Ford fires CEO Mark Fields for failing to boost profits and hires turnaround specialist

Bill Ford and his board needed an answer, and they needed it now: How was Mark Fields going to turn around Ford Motor?

The answer: he wasn’t.

That was the sobering conclusion after a series of extraordinary meetings this month culminated Monday with an abrupt exit by Fields, whose nearly three-year tenure as chief executive left Ford struggling to keep pace with new technologies like self-driving cars and the relentless pressure from Wall Street to deliver profits now amid a slowing US auto market.

It’s a stunning turnabout for Fields, a Ford insider who rose to the top only to lose the confidence of the board and investors over what has become one of the most pressing issues in the auto industry: how to navigate a new era of electrified, connected and self-driving cars. Even praising tweets from President Donald Trump over Ford’s plans keep jobs at home weren’t enough to deflect mounting the criticism.

Replacing the embattled CEO will be Jim Hackett, a turnaround specialist who’s been leading Ford’s moves related to self-driving cars and ride sharing. His ascendancy was swift: Ford’s board huddled Friday, with Fields agreeing to resign in a meeting with Bill Ford afterward.

A monitor displays Ford Motor Co. signage on the floor of the New York Stock Exchange (NYSE) . Photo: Bloomberg

“We need to speed up our decision-making, we need to invest our capital where we can create value, and we have to move decisively to address underperforming areas,” Bill Ford told reporters during a press conference Monday.

Fields’s demise had been brewing for about six weeks, as the CEO oversaw a company drifting with regards to operational issues like quality, morale and profits, all while lavishing ever more attention on the high-tech needs of tomorrow, said a person familiar with the internal deliberations.

Fields and Bill Ford also grew apart as the CEO encroached on what was once the executive chairman’s domain: mapping out the future of mobility in a changing world, said the person, who asked not to be identified without the authorization to speak publicly. Ultimately, failing to take care of business cost Fields his future at Ford.

Hackett, 62, made an impact on the great grandson of founder Henry Ford during a visit to Silicon Valley last February. Bill Ford says executives there greeted Hackett, the former CEO of office-furniture maker Steelcase, with hugs.

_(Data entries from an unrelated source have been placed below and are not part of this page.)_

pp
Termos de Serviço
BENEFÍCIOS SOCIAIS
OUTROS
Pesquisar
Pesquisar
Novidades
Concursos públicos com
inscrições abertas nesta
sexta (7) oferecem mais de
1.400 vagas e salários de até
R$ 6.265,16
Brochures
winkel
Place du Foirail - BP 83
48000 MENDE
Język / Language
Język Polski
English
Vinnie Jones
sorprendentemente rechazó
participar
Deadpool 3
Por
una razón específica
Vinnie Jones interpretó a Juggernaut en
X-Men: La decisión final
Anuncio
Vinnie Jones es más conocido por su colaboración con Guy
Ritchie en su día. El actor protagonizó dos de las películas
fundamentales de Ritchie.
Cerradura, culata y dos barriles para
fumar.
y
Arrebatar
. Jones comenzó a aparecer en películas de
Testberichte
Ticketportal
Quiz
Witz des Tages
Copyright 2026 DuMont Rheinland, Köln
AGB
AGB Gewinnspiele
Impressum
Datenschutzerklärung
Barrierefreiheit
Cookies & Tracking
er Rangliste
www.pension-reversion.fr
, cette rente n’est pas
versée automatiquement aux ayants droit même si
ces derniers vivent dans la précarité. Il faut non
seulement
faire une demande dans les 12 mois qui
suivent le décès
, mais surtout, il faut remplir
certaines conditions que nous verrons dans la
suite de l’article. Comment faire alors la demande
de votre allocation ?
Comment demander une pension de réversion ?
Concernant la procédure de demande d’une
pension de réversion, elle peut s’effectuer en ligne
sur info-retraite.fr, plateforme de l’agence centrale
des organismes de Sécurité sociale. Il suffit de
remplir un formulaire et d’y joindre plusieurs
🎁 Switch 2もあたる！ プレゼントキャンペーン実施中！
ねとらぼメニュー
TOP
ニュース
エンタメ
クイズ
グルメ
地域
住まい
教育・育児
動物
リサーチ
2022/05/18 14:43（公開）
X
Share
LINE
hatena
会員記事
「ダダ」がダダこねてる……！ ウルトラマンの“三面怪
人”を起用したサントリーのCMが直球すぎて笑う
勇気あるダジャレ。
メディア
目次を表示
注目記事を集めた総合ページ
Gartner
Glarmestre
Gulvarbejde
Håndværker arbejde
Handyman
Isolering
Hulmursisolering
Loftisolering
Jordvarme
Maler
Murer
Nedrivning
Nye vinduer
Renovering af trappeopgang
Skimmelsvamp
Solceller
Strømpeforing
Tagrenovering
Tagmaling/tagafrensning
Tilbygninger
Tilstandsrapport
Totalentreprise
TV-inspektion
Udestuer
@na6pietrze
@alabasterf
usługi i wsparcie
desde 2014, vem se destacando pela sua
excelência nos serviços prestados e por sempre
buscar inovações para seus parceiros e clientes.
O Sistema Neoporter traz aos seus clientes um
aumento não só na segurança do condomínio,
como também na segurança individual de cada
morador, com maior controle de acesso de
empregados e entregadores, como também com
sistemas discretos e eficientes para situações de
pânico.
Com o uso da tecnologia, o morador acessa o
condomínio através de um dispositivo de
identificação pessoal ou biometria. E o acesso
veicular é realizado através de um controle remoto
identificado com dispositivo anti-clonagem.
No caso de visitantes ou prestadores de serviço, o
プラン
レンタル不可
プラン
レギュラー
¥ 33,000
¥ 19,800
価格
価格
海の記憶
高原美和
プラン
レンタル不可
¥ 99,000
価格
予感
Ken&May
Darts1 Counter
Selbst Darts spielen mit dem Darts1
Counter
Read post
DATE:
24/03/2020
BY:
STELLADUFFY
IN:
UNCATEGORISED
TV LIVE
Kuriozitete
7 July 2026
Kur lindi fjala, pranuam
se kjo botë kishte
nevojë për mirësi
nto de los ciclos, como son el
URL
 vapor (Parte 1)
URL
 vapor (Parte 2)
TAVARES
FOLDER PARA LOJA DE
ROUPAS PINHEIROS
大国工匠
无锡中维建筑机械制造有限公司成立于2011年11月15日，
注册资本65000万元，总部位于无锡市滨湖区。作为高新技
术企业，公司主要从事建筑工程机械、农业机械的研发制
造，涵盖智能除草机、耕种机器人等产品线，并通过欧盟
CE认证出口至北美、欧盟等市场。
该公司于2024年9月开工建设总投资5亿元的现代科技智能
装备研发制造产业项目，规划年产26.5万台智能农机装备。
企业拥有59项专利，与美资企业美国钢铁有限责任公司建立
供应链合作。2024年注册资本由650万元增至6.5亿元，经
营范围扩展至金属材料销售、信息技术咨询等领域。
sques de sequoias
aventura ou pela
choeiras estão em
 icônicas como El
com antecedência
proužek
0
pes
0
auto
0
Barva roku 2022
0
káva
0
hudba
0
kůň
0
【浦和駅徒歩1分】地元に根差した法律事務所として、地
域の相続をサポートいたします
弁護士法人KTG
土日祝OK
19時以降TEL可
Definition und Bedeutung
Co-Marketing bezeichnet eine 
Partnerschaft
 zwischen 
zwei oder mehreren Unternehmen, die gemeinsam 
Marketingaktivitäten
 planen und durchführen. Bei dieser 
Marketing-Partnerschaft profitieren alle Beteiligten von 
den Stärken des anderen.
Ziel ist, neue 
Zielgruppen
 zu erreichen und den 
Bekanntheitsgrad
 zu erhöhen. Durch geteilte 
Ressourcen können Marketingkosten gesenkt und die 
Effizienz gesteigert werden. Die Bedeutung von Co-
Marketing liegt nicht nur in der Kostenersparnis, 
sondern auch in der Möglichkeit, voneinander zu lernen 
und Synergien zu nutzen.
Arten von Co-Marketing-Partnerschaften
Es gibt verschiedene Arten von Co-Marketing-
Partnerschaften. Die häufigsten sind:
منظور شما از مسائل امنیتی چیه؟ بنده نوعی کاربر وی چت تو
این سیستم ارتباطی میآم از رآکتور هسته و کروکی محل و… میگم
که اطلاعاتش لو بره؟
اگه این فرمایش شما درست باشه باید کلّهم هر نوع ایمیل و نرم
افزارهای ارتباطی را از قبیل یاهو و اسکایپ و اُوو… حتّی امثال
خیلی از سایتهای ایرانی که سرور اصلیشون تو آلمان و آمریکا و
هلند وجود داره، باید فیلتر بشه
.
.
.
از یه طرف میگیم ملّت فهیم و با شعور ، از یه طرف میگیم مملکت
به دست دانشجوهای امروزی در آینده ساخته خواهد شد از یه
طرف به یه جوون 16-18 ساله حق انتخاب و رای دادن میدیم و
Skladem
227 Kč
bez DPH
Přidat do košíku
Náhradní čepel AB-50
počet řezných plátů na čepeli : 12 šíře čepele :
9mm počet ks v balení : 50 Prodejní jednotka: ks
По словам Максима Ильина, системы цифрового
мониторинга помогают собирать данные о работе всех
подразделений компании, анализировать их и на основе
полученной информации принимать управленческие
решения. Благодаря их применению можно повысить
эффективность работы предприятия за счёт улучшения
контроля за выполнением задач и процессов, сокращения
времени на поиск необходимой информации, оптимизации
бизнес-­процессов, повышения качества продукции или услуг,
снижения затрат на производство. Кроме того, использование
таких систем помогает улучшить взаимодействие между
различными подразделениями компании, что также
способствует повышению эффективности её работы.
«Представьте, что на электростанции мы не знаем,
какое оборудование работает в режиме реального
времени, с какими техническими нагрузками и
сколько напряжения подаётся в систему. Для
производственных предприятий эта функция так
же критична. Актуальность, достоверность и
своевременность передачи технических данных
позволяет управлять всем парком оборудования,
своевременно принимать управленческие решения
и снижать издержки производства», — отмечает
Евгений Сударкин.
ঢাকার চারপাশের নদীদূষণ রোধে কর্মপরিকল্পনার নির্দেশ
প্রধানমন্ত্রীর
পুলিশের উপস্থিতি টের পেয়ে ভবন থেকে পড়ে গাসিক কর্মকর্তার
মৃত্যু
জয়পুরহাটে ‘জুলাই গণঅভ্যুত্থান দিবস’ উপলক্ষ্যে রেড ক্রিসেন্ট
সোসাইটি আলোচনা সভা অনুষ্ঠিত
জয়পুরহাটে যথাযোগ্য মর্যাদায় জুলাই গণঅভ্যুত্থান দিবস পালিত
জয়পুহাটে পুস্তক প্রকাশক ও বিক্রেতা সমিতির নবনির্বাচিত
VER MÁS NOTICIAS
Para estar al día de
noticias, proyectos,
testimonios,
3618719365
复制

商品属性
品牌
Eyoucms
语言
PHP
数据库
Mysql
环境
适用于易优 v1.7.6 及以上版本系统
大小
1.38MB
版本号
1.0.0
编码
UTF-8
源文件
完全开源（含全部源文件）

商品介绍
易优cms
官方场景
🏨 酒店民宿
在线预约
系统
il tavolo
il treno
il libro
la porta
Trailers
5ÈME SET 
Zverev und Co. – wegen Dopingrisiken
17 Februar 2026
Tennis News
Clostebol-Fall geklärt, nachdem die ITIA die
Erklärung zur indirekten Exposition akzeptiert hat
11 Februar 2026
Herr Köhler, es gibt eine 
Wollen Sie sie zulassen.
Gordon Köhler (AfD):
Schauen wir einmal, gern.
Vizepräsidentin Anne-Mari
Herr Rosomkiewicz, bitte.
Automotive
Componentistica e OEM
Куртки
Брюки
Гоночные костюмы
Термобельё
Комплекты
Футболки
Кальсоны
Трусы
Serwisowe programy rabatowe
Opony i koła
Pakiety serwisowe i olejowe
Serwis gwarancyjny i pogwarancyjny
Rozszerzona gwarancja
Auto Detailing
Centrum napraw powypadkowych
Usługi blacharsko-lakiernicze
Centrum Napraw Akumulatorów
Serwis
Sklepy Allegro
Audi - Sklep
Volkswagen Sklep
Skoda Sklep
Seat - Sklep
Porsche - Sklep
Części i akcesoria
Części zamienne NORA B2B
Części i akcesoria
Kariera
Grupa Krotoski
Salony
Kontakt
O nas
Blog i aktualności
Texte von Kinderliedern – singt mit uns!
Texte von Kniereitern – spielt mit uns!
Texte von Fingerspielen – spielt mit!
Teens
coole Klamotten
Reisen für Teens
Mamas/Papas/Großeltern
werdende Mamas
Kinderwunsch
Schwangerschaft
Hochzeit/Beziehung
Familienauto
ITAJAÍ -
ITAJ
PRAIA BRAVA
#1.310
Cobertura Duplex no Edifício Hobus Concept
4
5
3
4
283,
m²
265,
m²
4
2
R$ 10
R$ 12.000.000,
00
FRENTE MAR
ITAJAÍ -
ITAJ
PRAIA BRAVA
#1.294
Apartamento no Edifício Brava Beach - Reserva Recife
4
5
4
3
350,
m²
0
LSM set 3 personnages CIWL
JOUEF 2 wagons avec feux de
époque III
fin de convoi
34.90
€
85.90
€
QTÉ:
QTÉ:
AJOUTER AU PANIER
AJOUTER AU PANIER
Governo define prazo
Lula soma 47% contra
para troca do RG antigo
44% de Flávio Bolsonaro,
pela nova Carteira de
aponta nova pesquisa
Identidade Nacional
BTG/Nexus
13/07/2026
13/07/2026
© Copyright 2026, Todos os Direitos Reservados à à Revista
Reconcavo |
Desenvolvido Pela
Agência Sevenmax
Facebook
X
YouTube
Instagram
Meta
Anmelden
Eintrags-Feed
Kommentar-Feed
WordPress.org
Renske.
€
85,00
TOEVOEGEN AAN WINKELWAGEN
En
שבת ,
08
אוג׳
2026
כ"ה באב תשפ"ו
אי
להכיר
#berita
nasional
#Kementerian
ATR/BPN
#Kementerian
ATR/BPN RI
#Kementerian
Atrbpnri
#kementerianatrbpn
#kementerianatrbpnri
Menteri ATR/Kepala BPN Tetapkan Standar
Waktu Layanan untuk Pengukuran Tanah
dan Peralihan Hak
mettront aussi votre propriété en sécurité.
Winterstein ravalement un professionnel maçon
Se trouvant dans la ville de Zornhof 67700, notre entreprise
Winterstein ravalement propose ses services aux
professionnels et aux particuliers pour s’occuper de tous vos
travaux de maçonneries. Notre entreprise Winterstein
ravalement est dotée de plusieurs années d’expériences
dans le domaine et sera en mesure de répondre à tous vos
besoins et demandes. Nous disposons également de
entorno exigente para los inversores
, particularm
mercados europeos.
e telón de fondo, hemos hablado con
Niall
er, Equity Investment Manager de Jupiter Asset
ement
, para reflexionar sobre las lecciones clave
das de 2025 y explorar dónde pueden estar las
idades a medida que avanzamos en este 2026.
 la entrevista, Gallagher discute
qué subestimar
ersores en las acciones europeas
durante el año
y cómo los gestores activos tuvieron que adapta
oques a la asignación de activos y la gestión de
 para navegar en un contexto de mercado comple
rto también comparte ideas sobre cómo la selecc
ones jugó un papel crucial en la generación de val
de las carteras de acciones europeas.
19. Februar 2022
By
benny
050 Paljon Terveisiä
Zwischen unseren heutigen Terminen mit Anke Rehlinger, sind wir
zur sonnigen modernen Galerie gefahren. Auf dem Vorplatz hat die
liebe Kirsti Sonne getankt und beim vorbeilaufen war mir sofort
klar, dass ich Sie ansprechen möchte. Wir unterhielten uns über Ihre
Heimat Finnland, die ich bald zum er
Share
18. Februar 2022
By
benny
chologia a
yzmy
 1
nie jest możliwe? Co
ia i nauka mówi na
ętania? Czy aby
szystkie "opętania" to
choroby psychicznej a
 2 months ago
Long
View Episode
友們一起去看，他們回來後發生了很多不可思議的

“A number of them said to me, my gosh he’s one of the real original thinkers that we know and you guys are really lucky to have him,” Bill Ford told reporters. “To see Jim not only navigate that so well, but to be held in such high regard, it made an impression on me.”

Ford shares had dropped 10 per cent through the close Friday, trailing the gain for the benchmark S&P 500 Index.

Ford newly appointed president and CEO Jim Hackett listens to questions from the media. Photo: EPA

Hackett joined Ford’s board in 2013 and in March of last year was appointed chairman of Ford Smart Mobility, the unit formed to accelerate the company’s foray into emerging mobility services. He was CEO of Steelcase from 1994 to 2014.

Ford’s profits have been suffering relative to GM’s because the company hasn’t invested as much in larger SUVs, said Eric Noble, president of the CarLab, a consulting firm in Orange, California. GM dominates the market with models including the Cadillac Escalade, Chevrolet Tahoe and Suburban.

“They have given up tremendous market share almost exclusively to GM,” said Noble, who estimates GM makes about US$20,000 apiece in profit on its big SUVs. Ford’s “neglect” of the Expedition and Navigator is “almost unforgivable at a time when SUVs are selling so well.”

Ford’s target for putting fully autonomous cars on the road also are a ways out. The company is targeting 2021 for when it’ll deploy a fully self-driving vehicle lacking steering wheels, gas or brake pedals into a ride-hailing or sharing service.

“They are throwing a lot of things at the wall,” Joe Spak, an analyst at RBC Capital Markets, wrote of Ford in a report Monday. “They are doing a lot. Some of it may be smart. But the overall communication hasn’t been great. A simpler message may be needed.”